There are limits, of course, but the kitchen in particular is somewhere you can have a lot of fun trying to use stuff up, and quite possibly making some happy discoveries along the way. Leftovers and eating-up meals can be some of the tastiest; stock you make yourself is infinitely nicer than just crumbling a tablet into hot water, and cooking with rendered animal fat is probably not going to give you the longevity of a chuckling Italian pensioner raised on extra virgin olive oil, but it is glorious.

So last week, after getting some beer on to brew, I was left with a big soggy bag of spent malt. A lot of the flavour was leeched out by mashing and sparging, but it still smelled good, and when all’s said and done, it’s just barley. So I wondered if one could maybe bake it into bread.

Turns out I am inevitably not the first person to consider this. There were a few recipes online, and it looks like the enterprising Brooklyn brewery even sells its own spent grain flour. General consensus seems to be not to use a ratio of more than 20% spent grain to bread flour, and to try and guesstimate the volume of water if you’re using the grains wet. I’ve tried it a few times now, and the bread is delicious, full of flavour and especially good as hot, buttered toast with Bovril on.

However, all the recipes I found were either reasonably complicated or in American money (cups and such), so I thought it was worth posting a really simple one that works, adapted with a little trial and error. I’m not an expert baker, so I’m sure it can be improved much further if you’ve got the experience and fancy tinkering with it.

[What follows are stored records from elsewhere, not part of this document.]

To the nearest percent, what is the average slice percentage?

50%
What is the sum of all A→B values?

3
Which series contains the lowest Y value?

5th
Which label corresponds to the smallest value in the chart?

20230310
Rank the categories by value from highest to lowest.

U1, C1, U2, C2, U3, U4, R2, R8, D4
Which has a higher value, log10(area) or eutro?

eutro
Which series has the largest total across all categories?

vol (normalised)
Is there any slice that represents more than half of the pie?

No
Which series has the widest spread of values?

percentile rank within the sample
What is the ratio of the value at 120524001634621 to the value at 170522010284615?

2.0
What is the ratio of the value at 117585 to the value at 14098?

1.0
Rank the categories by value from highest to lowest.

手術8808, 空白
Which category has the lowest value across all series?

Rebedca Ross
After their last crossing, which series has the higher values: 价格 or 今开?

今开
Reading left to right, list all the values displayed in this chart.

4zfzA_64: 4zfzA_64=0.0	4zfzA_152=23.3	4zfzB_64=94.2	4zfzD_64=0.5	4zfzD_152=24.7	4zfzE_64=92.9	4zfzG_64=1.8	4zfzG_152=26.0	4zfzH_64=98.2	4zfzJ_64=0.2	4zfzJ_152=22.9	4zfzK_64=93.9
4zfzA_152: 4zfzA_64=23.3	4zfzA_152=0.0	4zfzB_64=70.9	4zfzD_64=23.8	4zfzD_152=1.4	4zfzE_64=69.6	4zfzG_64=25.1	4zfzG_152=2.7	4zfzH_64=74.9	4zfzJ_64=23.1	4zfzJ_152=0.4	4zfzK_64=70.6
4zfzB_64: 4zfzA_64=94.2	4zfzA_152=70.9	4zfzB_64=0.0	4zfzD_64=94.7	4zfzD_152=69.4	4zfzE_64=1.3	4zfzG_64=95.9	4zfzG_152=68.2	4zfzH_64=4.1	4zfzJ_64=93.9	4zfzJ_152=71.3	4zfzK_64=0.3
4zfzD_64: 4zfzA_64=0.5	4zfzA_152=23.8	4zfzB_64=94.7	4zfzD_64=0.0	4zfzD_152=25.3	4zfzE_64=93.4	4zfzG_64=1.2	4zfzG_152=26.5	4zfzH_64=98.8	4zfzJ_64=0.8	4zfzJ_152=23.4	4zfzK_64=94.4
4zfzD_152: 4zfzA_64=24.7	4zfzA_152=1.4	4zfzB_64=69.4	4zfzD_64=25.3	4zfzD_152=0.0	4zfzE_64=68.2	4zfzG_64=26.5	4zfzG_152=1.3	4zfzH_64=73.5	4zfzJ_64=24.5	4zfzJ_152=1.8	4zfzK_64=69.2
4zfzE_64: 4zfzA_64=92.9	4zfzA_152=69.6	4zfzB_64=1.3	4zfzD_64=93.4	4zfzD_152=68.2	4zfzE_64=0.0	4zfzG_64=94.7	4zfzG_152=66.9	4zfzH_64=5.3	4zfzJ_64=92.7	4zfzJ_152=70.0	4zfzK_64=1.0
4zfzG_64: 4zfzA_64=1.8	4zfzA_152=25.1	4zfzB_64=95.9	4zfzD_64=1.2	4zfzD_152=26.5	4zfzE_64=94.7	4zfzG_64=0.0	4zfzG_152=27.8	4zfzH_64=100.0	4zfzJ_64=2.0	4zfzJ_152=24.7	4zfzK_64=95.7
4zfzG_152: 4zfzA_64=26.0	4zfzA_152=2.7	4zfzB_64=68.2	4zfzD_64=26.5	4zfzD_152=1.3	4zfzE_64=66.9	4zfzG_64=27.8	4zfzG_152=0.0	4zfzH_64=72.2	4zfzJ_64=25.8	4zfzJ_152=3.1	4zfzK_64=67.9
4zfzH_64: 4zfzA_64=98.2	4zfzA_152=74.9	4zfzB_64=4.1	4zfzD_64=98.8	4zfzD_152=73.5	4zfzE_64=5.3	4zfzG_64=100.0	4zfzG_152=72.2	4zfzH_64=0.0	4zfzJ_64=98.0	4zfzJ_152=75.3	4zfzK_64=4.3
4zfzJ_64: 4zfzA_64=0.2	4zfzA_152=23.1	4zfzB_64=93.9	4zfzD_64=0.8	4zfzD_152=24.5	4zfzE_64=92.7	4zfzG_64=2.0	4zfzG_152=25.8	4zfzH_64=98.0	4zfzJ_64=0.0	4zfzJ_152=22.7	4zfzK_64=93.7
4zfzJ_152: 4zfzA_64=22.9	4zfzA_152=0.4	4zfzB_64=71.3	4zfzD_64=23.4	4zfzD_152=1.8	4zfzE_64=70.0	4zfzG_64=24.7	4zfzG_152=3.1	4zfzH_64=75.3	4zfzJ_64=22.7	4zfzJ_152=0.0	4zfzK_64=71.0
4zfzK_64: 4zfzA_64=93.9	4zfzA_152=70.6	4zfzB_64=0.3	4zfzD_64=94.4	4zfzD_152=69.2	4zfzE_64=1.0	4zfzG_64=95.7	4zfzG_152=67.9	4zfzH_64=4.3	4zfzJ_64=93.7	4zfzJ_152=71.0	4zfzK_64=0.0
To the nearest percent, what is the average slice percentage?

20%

It’s better and more reliable if you use the malt dry, and it’s not a lot of hassle to dry it out. Just spread it reasonably thinly on baking trays and stick one in the oven when you’re cooking your tea, shaking it a bit now and again to surface the damper grain from the bottom. Within a few days you’ll have it all dried out, then you can grind it roughly in a food processor (you don’t have to, just makes it a bit less husky) and stick it in Ziploc bags or Tupperware.

Spent grain bread

400g strong white bread flour
100g dried spent grain (or 1 pint fresh spent grain)
320 mls warm water (or 150 mls if using wet spent grain)
1 sachet easy bake yeast
2 tsp salt
1 tbsp sugar
2 tbsp oil

1. Stick it all in a bowl and mix it up
2. Knead it on a lightly-floured surface for about 10 minutes (could be a little harder going than normal bread)
3. Put it in a loaf tin, brush a little oil on the top and lay some cling film over it
4. Leave it to rise in a warm place for about an hour
5. Sprinkle a bit of flour on if you like, then bake it in a preheated oven at 200 for half an hour.